— READING TEXT —
○ ○ ○ ○ ○ ○ ○

Sir Ben Kingsley says his grandmother's anti-Semitic comments "planted a seed" in him to want to speak out.
The Hollywood legend, 79, has revealed his grandparent being "inexplicably but quite vigorously anti-Semitic" disturbed him and he went into "deep shock" as a child after watching a docuseries about the liberation of the Nazi camp Belsen, which is why he has taken on roles in films about the Holocaust.
Those movies include 'Schindler's List', 'Murderers Among Us: The Simon Wiesenthal Story', 'Bugsy' and 'Anne Frank: The Whole Story'.
Asked why he's done so many movies about the genocide of Jews during World War II between 1941 and 1945, he told Parade magazine: "I must answer very candidly, and it's an answer that disturbs me but it's the truth. I remember as a schoolboy watching a wonderful television documentary series, which examined World War Il. And as a schoolboy, alone in the house, I watched the liberation of Belsen [a Nazi concentration camp] on film. And I do remember as a young adolescent, I think I was maybe 11 or 12 - this was way after World War Il, of course, it was a retrospective - but I think my heart stopped beating for a little while. I went into deep shock as a child [watching that documentary].

○ ○ ○ ○ ○ ○ ○

— Recorded data —
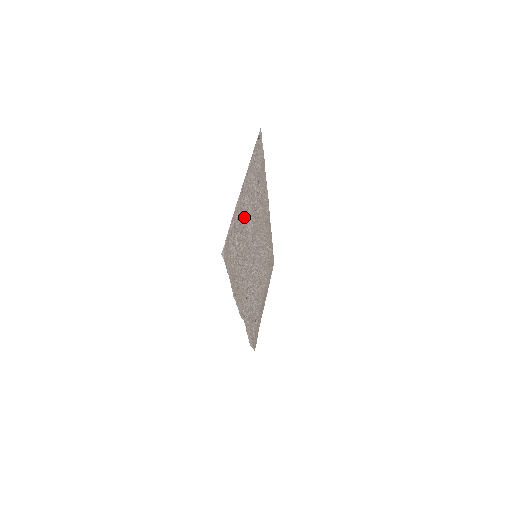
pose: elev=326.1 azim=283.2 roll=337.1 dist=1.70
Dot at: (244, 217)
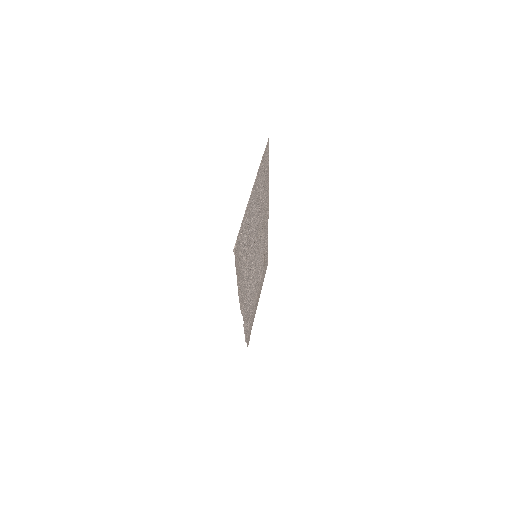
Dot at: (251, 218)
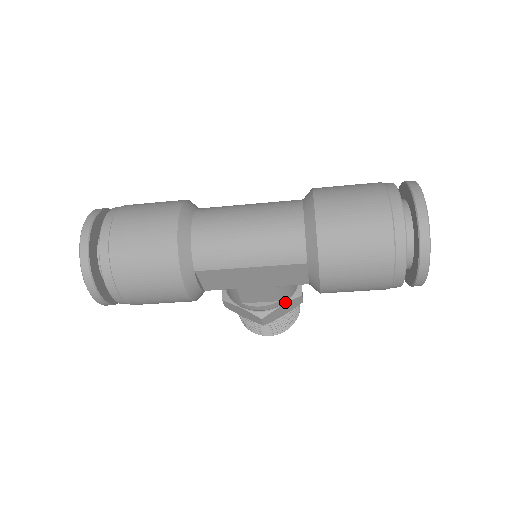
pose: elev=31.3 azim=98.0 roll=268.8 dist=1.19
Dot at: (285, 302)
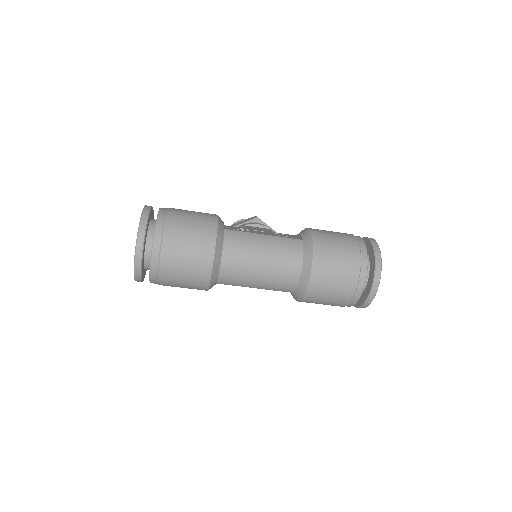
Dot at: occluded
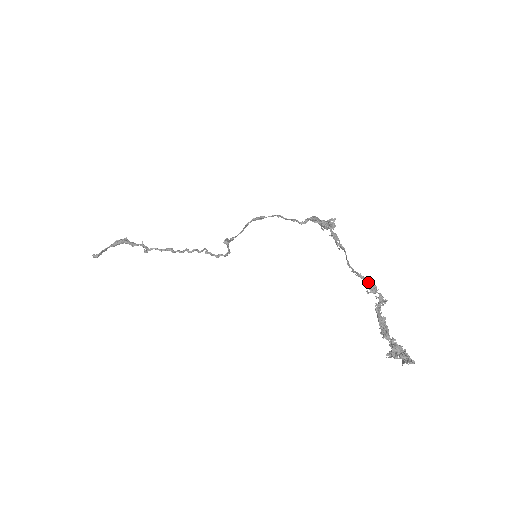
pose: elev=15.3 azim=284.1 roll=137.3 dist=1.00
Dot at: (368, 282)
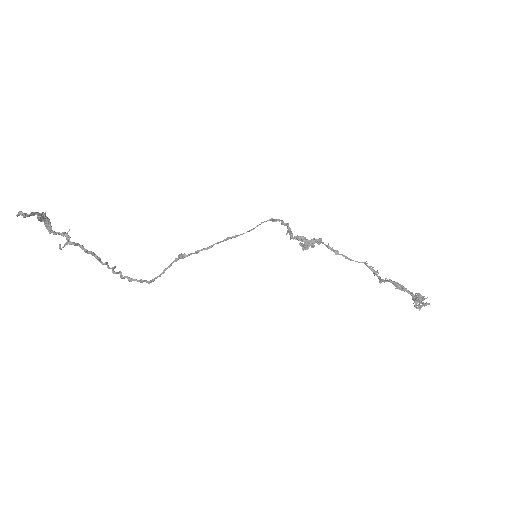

○ ○ ○ ○ ○ ○ ○

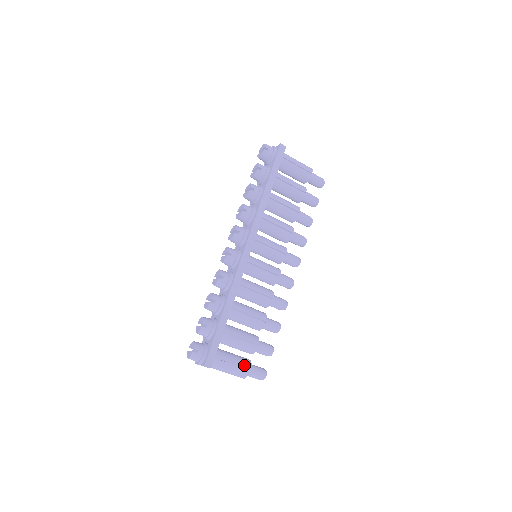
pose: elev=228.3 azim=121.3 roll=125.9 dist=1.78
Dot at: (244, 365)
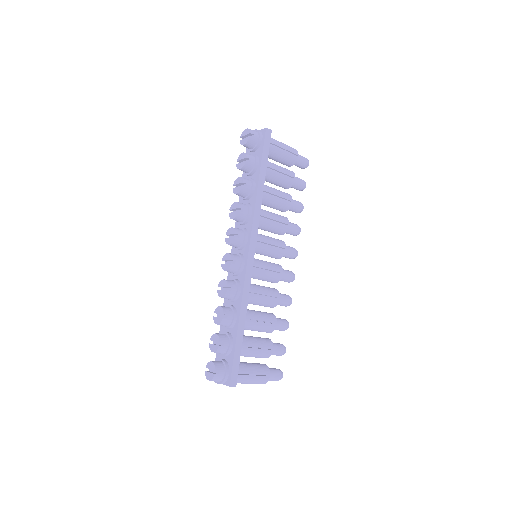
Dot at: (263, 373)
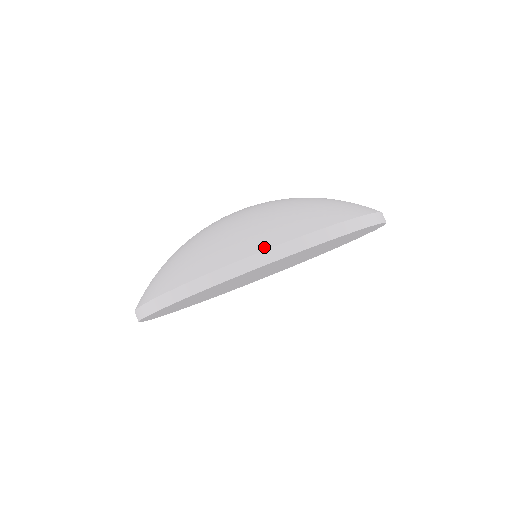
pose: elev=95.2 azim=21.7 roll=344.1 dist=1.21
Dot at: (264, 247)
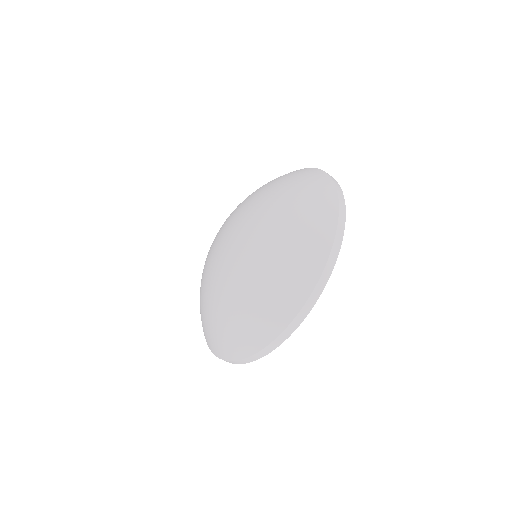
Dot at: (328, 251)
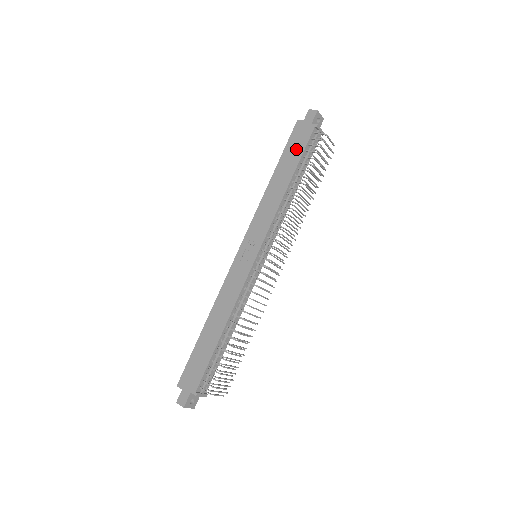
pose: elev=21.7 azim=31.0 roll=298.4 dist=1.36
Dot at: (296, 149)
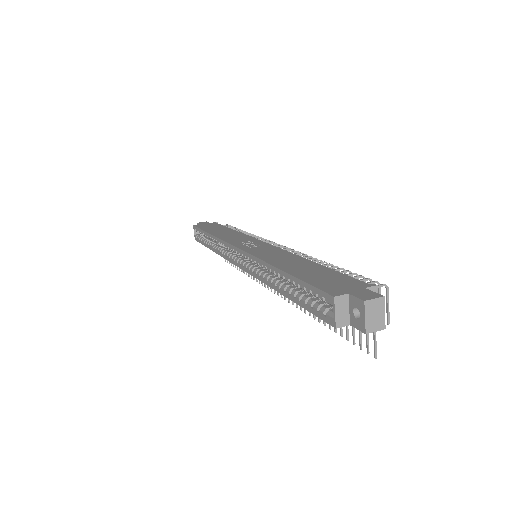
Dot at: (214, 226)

○ ○ ○ ○ ○ ○ ○

— OBJECTIVE 1 —
From the Ben Kingsley article, extract the part that opens with the words containing "Those movies include" and closes with "[watching that documentary].".
— OBJECTIVE 2 —
Shorten the paragraph of the Ben Kingsley article that begins "The Hollywood legend, 79," keeping its main facts.
Work only from the Ben Kingsley article.

— ANSWER 1 —
Those movies include 'Schindler's List', 'Murderers Among Us: The Simon Wiesenthal Story', 'Bugsy' and 'Anne Frank: The Whole Story'.
Asked why he's done so many movies about the genocide of Jews during World War II between 1941 and 1945, he told Parade magazine: "I must answer very candidly, and it's an answer that disturbs me but it's the truth. I remember as a schoolboy watching a wonderful television documentary series, which examined World War Il. And as a schoolboy, alone in the house, I watched the liberation of Belsen [a Nazi concentration camp] on film. And I do remember as a young adolescent, I think I was maybe 11 or 12 - this was way after World War Il, of course, it was a retrospective - but I think my heart stopped beating for a little while. I went into deep shock as a child [watching that documentary].

— ANSWER 2 —
Kingsley, 79, says his grandparent's "inexplicably but quite vigorously anti-Semitic" views disturbed him. As a child, he went into "deep shock" after watching a docuseries about the liberation of the Nazi camp Belsen. That is why he has taken roles in films about the Holocaust.